Fludd looked at him. He had looked at many men in his years as Constable. Cutpurses, nippers, foisters, coney-catchers, whores, he’d seen them all. Toothless old ladies who’d rob you blind; cripples who swore they’d lost their legs in France or Scotland and begged a penny to show their stumps; little girls who’d lift their skirts for a farthing; little boys who could slide a silver dagger from its sheath with no noise at all. And Fludd prided himself he could read men’s faces. But he couldn’t read Kit Marlowe’s.
‘Have you met him before today?’ he asked.
‘No,’ Marlowe said flatly. ‘Never.’
‘I have.’ Fludd leaned back in his chair. ‘He’s a troublemaker, Harry Rushe. Lives out by Fen Ditton with the rest of his ungodly brood. He’s broken more heads than I’ve fitted mortices.’ He smiled. ‘Looks like he met his match today, though.’
‘Are you going to lock me up or give me a gold purse?’ Marlowe folded his arms.
‘Neither,’ Fludd suddenly decided and the heavy bunch of keys he’d been toying with were scooped up and hung on a rack near his head. ‘God knows how much mayhem’s been going on at the fair while we’ve been walking here. I will be informing your master . . .’
‘Dr Norgate,’ Marlowe said, helping him. ‘Be my guest.’
‘Stay away from Rushe,’ Fludd told him, ‘
and
from the fair if you’ll take my advice. If I have to arrest you again, I won’t be so lenient.’
He rattled a wooden box in Marlowe’s direction. ‘For the retired constables’ benevolent fund,’ Fludd said.

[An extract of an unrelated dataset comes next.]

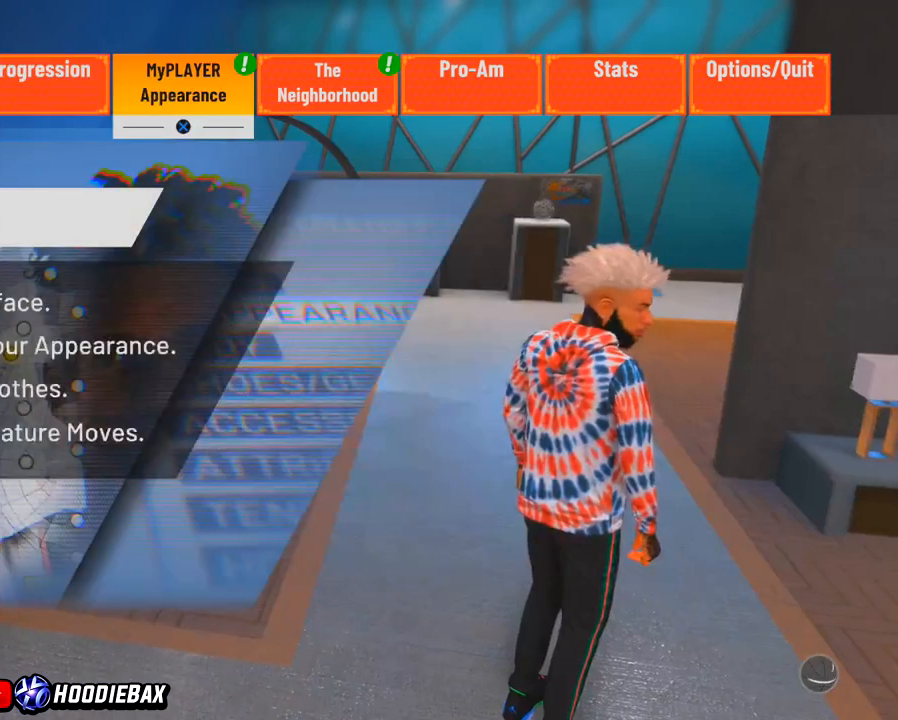
Gameplay with a controller (PlayStation layout); each line is a JSON object with the inputs held at the frame after it. "events" lists button and stick changes between this image and that frame as [ms after this image, input, new state], when the widget could be followed in between. Not read: L3 R3.
{"buttons": [], "left_stick": "center", "right_stick": "center", "events": []}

Marlowe smiled and popped a handful of coins into the slot. It wasn’t very well-worn so presumably not many people looked on constables in a benevolent way. Then he held out his right hand.
‘Hmm?’ Fludd frowned. ‘Oh, yes.’ He rummaged in his Constable’s coat and hauled out the dagger. ‘Nice piece,’ he said. ‘You know if you’d killed that lout, this would have been the deodand, don’t you?’
‘I know how the law works, Master Constable. And yes, this dagger –’ he slid it back into its sheath – ‘is the most valuable possession I have. It cost more than all my books put together. That tells us a lot about the world, doesn’t it?’
‘Think yourself lucky,’ Fludd told him. ‘You chose a good day to transgress. If I hadn’t got bodies everywhere I look, I’d have shackled you tonight.’
‘Bodies?’ Marlowe asked.
‘Yes. Well, one body, to tell God’s truth. Woman. Fished out of the river yesterday.’
‘Accident?’ Marlowe knew Paradise and the Cam’s little ways. All the same, in his experience, women didn’t swim for pleasure. That was something stupid scholars did, in their cups and egging each other on. Fludd looked at him. This was official business and it was not the Corpus man’s. But
something
made him confide.
‘Who’s to say? She was found with a rosary tight around her neck. Of course, it
could
have got tangled with her clothing or the river weeds. But . . .’
‘But you don’t think so?’
‘No.’ Fludd shook his head. ‘No, I don’t.’
‘Tell me, Constable,’ Marlowe spoke softly. ‘Were there any signs on this woman’s body to show that she had been poisoned?’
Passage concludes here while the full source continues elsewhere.